▶ **WHAT YOU NEED TO DO**
Please display each line of the listing that contains the string "我当时若见".
[Start of section]
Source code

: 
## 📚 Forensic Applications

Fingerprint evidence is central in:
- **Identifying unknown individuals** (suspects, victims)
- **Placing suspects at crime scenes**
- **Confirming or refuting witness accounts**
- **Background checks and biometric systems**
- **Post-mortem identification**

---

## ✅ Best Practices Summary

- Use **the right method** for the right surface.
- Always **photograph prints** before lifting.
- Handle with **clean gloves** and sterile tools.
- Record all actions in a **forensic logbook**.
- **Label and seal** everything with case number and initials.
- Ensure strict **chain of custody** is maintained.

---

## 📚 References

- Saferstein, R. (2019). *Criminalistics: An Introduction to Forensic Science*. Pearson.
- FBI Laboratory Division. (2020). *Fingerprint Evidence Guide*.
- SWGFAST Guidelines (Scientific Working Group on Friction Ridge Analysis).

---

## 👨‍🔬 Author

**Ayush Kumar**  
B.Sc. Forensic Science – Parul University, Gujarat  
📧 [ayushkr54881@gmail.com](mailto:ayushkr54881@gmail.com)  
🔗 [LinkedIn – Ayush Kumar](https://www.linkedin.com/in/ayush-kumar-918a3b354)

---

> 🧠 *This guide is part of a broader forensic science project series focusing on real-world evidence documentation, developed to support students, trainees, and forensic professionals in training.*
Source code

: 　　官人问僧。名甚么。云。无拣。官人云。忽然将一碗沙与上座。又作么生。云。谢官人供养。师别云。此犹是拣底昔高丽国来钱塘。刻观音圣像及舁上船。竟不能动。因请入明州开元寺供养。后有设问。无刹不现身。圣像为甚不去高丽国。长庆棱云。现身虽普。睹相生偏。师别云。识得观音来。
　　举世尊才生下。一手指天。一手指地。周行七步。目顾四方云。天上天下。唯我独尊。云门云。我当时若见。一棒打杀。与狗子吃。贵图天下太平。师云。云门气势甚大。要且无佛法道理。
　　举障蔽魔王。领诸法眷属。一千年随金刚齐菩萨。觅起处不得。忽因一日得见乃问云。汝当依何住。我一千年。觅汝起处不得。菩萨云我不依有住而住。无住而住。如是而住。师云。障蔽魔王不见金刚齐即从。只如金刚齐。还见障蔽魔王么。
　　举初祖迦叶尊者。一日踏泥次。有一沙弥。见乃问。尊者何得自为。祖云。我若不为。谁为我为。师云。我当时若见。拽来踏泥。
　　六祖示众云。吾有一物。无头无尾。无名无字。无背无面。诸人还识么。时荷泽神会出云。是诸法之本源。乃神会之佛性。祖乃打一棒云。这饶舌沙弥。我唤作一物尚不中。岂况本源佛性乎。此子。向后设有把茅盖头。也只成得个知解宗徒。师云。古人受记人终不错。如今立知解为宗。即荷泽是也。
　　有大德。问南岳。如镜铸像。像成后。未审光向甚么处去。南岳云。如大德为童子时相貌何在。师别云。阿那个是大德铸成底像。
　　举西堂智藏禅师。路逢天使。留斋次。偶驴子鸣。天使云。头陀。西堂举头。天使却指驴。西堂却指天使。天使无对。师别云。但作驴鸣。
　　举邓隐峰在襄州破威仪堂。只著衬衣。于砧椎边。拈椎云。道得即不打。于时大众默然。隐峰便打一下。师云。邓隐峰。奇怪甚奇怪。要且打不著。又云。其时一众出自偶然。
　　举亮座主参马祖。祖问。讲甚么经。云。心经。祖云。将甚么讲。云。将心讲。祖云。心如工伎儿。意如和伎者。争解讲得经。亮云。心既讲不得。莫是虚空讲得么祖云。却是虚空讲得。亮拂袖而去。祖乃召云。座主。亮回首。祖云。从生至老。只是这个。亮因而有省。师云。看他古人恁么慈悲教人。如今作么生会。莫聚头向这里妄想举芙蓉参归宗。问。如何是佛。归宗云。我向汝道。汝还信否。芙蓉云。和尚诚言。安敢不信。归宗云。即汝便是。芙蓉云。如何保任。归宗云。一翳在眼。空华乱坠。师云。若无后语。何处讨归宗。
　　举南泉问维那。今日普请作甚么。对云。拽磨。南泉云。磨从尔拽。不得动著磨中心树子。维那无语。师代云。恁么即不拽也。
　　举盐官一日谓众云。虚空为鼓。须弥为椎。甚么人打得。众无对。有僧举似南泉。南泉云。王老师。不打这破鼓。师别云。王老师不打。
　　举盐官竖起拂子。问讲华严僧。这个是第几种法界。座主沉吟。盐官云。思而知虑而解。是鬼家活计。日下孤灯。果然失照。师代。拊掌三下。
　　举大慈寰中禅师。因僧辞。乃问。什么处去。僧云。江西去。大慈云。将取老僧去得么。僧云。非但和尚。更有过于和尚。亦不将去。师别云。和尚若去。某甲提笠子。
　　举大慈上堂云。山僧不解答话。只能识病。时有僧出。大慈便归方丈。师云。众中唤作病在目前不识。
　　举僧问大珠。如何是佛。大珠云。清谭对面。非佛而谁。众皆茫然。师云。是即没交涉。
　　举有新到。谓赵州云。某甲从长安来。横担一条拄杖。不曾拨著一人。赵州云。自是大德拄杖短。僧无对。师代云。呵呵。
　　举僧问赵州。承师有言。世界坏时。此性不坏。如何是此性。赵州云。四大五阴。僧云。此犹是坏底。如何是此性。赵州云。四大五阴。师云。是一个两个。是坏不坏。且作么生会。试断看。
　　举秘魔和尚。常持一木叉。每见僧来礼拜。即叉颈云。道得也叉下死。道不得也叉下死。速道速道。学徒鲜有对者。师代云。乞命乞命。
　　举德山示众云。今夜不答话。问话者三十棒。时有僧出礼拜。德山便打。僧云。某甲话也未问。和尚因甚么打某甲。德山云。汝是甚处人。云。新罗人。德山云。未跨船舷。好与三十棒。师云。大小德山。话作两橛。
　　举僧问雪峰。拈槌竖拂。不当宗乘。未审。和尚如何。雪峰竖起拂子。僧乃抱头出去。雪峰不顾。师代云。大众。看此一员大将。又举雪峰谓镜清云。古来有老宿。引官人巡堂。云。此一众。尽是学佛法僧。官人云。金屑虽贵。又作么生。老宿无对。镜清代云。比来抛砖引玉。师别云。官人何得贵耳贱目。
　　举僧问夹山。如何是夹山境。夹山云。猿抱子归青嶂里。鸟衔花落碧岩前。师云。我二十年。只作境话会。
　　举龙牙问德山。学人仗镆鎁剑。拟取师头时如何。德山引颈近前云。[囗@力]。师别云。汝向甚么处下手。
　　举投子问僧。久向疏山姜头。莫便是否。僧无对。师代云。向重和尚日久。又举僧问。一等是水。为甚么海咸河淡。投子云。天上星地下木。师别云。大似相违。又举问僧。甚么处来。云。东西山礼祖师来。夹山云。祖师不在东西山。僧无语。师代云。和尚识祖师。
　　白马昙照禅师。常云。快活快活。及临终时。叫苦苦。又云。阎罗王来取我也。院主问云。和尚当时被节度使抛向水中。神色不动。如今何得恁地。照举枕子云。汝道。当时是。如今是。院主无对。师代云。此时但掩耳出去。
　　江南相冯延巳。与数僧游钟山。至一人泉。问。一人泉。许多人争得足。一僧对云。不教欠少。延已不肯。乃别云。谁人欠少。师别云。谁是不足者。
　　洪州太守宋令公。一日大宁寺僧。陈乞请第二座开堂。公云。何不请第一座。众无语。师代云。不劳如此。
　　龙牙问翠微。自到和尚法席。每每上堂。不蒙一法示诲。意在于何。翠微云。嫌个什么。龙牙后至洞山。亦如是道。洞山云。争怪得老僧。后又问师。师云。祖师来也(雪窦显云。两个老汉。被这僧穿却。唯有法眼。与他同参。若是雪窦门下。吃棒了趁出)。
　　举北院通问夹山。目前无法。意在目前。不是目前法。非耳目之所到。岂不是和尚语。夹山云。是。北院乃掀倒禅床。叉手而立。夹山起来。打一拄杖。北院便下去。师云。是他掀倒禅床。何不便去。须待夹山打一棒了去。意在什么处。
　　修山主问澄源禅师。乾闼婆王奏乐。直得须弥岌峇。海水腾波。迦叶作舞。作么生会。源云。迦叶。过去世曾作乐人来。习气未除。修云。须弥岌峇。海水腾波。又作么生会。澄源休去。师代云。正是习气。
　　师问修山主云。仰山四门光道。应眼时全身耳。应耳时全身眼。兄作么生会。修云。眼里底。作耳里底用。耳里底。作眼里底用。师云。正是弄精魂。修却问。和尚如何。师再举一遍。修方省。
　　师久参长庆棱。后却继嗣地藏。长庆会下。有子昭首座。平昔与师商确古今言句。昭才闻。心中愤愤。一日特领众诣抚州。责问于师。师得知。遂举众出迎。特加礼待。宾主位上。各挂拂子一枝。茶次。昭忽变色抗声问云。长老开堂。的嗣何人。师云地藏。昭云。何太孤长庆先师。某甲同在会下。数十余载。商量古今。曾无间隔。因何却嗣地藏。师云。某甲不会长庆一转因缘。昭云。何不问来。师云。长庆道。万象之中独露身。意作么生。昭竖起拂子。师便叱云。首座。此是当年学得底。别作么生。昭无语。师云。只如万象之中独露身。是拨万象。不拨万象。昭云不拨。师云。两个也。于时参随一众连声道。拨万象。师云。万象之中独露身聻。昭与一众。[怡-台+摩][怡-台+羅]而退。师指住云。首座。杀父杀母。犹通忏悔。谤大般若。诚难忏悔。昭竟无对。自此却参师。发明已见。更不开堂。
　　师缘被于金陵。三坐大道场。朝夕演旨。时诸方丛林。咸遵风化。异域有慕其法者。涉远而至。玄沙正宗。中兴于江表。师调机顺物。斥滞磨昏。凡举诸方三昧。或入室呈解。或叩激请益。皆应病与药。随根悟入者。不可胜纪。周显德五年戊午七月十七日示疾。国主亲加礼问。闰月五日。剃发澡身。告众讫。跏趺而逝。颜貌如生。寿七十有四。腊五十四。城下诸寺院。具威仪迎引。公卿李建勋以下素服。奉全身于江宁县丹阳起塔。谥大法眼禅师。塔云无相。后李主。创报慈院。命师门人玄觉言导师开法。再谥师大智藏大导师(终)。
[End of section]
▶ **EXERCISE ANSWER**
　　举世尊才生下。一手指天。一手指地。周行七步。目顾四方云。天上天下。唯我独尊。云门云。我当时若见。一棒打杀。与狗子吃。贵图天下太平。师云。云门气势甚大。要且无佛法道理。
　　举初祖迦叶尊者。一日踏泥次。有一沙弥。见乃问。尊者何得自为。祖云。我若不为。谁为我为。师云。我当时若见。拽来踏泥。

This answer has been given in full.